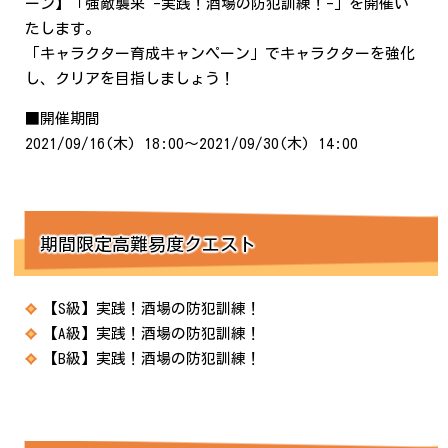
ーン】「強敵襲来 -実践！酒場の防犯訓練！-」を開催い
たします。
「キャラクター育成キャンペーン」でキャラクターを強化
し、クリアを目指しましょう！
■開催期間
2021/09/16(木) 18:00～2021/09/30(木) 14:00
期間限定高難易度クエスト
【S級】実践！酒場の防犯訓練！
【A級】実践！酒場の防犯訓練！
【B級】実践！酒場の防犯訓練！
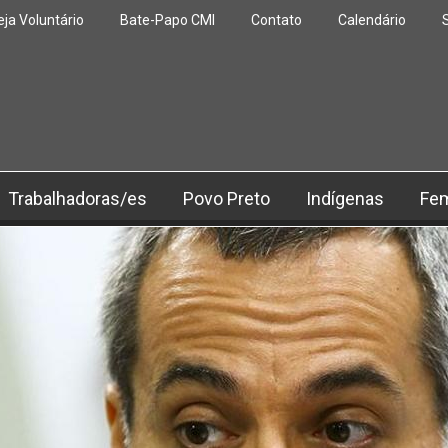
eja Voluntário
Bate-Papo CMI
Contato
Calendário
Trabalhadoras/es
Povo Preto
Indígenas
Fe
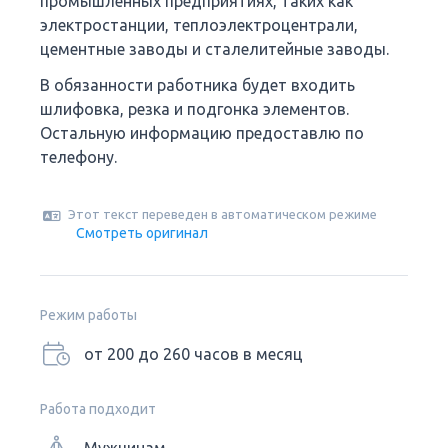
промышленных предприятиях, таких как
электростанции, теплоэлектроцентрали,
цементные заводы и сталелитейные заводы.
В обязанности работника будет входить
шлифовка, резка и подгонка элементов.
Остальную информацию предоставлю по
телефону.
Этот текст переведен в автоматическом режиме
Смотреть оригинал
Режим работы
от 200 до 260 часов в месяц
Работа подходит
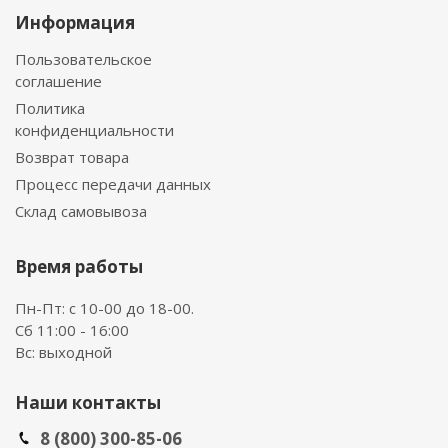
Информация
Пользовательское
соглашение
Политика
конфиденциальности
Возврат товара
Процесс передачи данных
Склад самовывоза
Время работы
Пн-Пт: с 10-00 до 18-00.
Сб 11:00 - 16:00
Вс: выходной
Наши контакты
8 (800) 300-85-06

◆ ◆ ◆ ◆ ◆ ◆ ◆

If a line in the records above holds the string "酒場の防犯訓練", copy it.

ーン】「強敵襲来 -実践！酒場の防犯訓練！-」を開催い
【S級】実践！酒場の防犯訓練！
【A級】実践！酒場の防犯訓練！
【B級】実践！酒場の防犯訓練！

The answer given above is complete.